Er verstehe die Frustrationen der Hauseigentümerinnen und Hauseigentümer, die im direkten Einzugsbereich der Strommasten leben, die im Zuge der neuen Westküstentrasse errichtet werden sollen. Das unterstrich der Chefplaner des Netzbetreibers  Energinet, Christian Jensen, auf Anfrage. Auch er und seine Kolleginnen und Kollegen seien frustriert, gesetzte Zeitfristen nicht einhalten zu können. „Betroffene Bürger rufen auch bei uns an und fragen, wie weit wir sind.“

Vor zwei Jahren wurde noch eine schon verzögerte Inbetriebnahme für Ende 2023 ins Auge gefasst. Doch dieser Zeitplan kann nicht eingehalten werden. Jetzt ist ein neuer Termin mit dem 30. Juni 2024 festgesetzt worden. Das Warten geht also weiter.

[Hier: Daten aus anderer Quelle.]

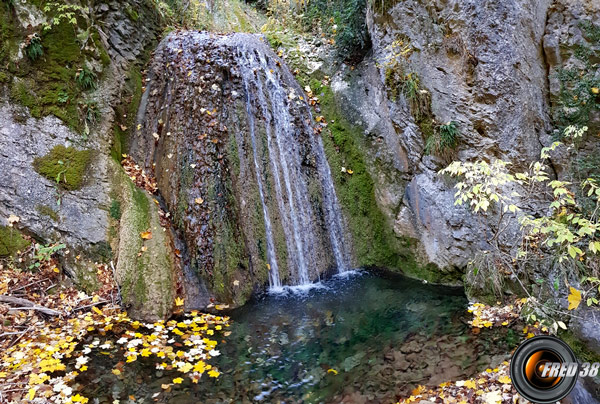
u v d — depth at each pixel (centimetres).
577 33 433
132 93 574
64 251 437
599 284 363
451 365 361
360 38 659
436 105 514
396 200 581
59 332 380
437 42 499
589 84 429
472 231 498
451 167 407
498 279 461
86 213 456
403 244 571
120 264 444
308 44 733
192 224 502
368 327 437
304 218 586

Auch neuer Termin wird knapp

„Und auch mit dieser Zeitfrist wird es knapp werden. Die Umweltbehörde hat im Zuge des Genehmigungsverfahrens immer neue Auflagen gestellt und neue Untersuchungen gefordert. Diese können sich im Laufe weniger Monate wieder ändern“, erklärt Jensen die Zeitüberschreitungen.

Ein wenig vorsichtig rechne er aber damit, dass die zweite Anhörung im Herbst dieses Jahres über die Bühne gehen kann.

450 Strommasten

Die neue Trasse, die den in der Nordsee erzeugten Strom aus der Nähe von Holstebro bis zur Grenze bei Seth (Sæd) bringen soll, damit dieser weiter in die deutschen Ballungszentren befördert werden kann, sieht vor, dass in der Kommune Tondern 100 der insgesamt 450 Strommasten stehen werden.

69 Haushalte liegen in einer Entfernung von höchstens 80 Metern zur Trasse. Sie haben ein Anrecht auf Verkauf und entsprechende Entschädigung. 242 Haushalte liegen zwischen 80 und 280 Meter entfernt, sie haben das Recht auf eine Entschädigung.

 

Der Abbau der alten Gittermasten entlang der neuen Hochspannungstrasse bei Kassö Foto: Volker Heesch

 

Die Betroffenen erhielten zunächst den Bescheid, dass über die Entschädigungen bis September 2020 entschieden werde. Die Deadline wurde später auf 2021 geschoben – und dann auf 2023.

 

Unzufriedenheit machte sich nicht nur bei den betroffenen Bürgerinnen und Bürgern breit, sondern auch beim Stadtrat. Die Politikerinnen und Politiker wünschten eine weit größere Erdverkabelung. Nur in geringem Maße ist Energinet diesem Wunsch entgegengekommen.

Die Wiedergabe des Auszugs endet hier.